> Requirement 1
Write out the passage of the poetry lesson text between "To analyze this" and "in the poem.", inclusive, keeping each word as it appears.

> Text provided
============================================================
They’ll let you play

so long as you don’t play around,

as long as you play it hot or cool,

as long as you don’t play down the blues

they’ll let you play in Playboy, Playgirl,

or the Amsterdam News

 

Finally they’ll let you play

politics if you don’t get in the way

the way some of us did and had to be

iced by conspiracy, international mystery

 

They’ll let you play anybody but you,

that’s pretty much what they will do

 

To analyze this poem’s message, students might engage in a 3-2-1 activity, where they will supply three responses to the first question, two to the next, and one to the last.  Each successive task requires deeper thought, where the first request is usually for a list or something literal, while the last is usually one of application or synthesis.  Teachers may refer to Bloom’s Taxonomy to ensure progression of tasks.

3-2-1 Activity

  • Identify 3 different ways “they” will let you play.
  • Explain 2 things that “players” should not do.
  • Explain why you agree or disagree with the speaker in the poem.

Journal writing prompts for pre-class and homework assignments provide opportunities for gauging prior knowledge, introducing themes, reflection, and constructed response writing practice.

Examples

  • Write about an incident in which you felt cheated, or when something unfair occurred to you or someone that you know.
  • Discuss the words used by Lance Jeffers that helped to create the tone of the poem. How did the poem’s tone affect your mood?
  • How has Maya Angelou characterized this country in America? Use at least two pieces of evidence from the poem.

Next, students will prepare to read and study Gandhi’s speech on nonviolent resistance.  They will first be introduced to the following poem and related activities.  To correspond with the messages given in this speech, the poems that are presented here were chosen with the theme of resistance in mind.

Blessed are Those Who Struggle

Suliaman El Hadi

Blessed are those who struggle

Oppression is worse than the grave

Better to die for a noble cause

than to live and die a slave

 

Blessed are those who courted death

Who offered their lives to give

Who dared to rebel, rather than serve

to die so that we might live

 

Blessed are those who took up arms

and dared to face our foes

Nat Turner, Vessey, Gabriel, Cinque

to mention a few names we know

 

Blessed are the memories of those who were there

at Harper’s Ferry Raid

Strong were their hearts, noble their cause

and great was the price they paid

 

Blessed are the voices of those who stood up

and cried out, Let us be free!
============================================================
> Requirement 2
Reproduce the rows that follow with every instance of "crop field" changed to "farmland", leaving all else in them unchanged.

> Working data
============================================================
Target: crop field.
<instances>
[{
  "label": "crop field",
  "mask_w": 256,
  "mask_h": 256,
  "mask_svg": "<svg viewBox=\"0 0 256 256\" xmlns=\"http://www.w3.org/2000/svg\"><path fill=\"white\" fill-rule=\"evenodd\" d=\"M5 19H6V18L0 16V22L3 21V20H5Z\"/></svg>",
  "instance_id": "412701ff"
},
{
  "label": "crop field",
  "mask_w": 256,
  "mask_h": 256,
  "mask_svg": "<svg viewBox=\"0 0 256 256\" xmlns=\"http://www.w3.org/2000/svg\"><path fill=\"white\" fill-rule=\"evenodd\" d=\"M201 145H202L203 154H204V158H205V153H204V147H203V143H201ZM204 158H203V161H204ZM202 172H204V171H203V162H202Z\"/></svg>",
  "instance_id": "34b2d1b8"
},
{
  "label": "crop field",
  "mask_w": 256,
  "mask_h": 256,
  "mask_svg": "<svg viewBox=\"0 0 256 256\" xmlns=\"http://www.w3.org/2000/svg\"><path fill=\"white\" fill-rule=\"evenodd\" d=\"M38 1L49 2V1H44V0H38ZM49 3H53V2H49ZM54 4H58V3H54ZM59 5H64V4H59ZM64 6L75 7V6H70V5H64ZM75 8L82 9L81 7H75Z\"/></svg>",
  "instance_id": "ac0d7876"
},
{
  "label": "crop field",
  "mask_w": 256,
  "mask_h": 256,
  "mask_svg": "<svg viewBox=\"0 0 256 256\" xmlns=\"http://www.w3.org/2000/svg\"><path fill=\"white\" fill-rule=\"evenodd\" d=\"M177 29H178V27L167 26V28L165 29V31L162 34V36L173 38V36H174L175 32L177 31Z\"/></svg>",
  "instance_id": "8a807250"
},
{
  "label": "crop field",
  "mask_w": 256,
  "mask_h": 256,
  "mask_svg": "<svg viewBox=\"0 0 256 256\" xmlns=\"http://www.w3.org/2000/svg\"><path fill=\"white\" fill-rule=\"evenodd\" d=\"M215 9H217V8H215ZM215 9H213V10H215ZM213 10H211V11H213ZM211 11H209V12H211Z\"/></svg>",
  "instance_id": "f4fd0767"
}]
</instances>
============================================================
> Task output 1
To analyze this poem’s message, students might engage in a 3-2-1 activity, where they will supply three responses to the first question, two to the next, and one to the last.  Each successive task requires deeper thought, where the first request is usually for a list or something literal, while the last is usually one of application or synthesis.  Teachers may refer to Bloom’s Taxonomy to ensure progression of tasks.

3-2-1 Activity

  • Identify 3 different ways “they” will let you play.
  • Explain 2 things that “players” should not do.
  • Explain why you agree or disagree with the speaker in the poem.

> Task output 2
Target: farmland.
<instances>
[{
  "label": "farmland",
  "mask_w": 256,
  "mask_h": 256,
  "mask_svg": "<svg viewBox=\"0 0 256 256\" xmlns=\"http://www.w3.org/2000/svg\"><path fill=\"white\" fill-rule=\"evenodd\" d=\"M5 19H6V18L0 16V22L3 21V20H5Z\"/></svg>",
  "instance_id": "412701ff"
},
{
  "label": "farmland",
  "mask_w": 256,
  "mask_h": 256,
  "mask_svg": "<svg viewBox=\"0 0 256 256\" xmlns=\"http://www.w3.org/2000/svg\"><path fill=\"white\" fill-rule=\"evenodd\" d=\"M201 145H202L203 154H204V158H205V153H204V147H203V143H201ZM204 158H203V161H204ZM202 172H204V171H203V162H202Z\"/></svg>",
  "instance_id": "34b2d1b8"
},
{
  "label": "farmland",
  "mask_w": 256,
  "mask_h": 256,
  "mask_svg": "<svg viewBox=\"0 0 256 256\" xmlns=\"http://www.w3.org/2000/svg\"><path fill=\"white\" fill-rule=\"evenodd\" d=\"M38 1L49 2V1H44V0H38ZM49 3H53V2H49ZM54 4H58V3H54ZM59 5H64V4H59ZM64 6L75 7V6H70V5H64ZM75 8L82 9L81 7H75Z\"/></svg>",
  "instance_id": "ac0d7876"
},
{
  "label": "farmland",
  "mask_w": 256,
  "mask_h": 256,
  "mask_svg": "<svg viewBox=\"0 0 256 256\" xmlns=\"http://www.w3.org/2000/svg\"><path fill=\"white\" fill-rule=\"evenodd\" d=\"M177 29H178V27L167 26V28L165 29V31L162 34V36L173 38V36H174L175 32L177 31Z\"/></svg>",
  "instance_id": "8a807250"
},
{
  "label": "farmland",
  "mask_w": 256,
  "mask_h": 256,
  "mask_svg": "<svg viewBox=\"0 0 256 256\" xmlns=\"http://www.w3.org/2000/svg\"><path fill=\"white\" fill-rule=\"evenodd\" d=\"M215 9H217V8H215ZM215 9H213V10H215ZM213 10H211V11H213ZM211 11H209V12H211Z\"/></svg>",
  "instance_id": "f4fd0767"
}]
</instances>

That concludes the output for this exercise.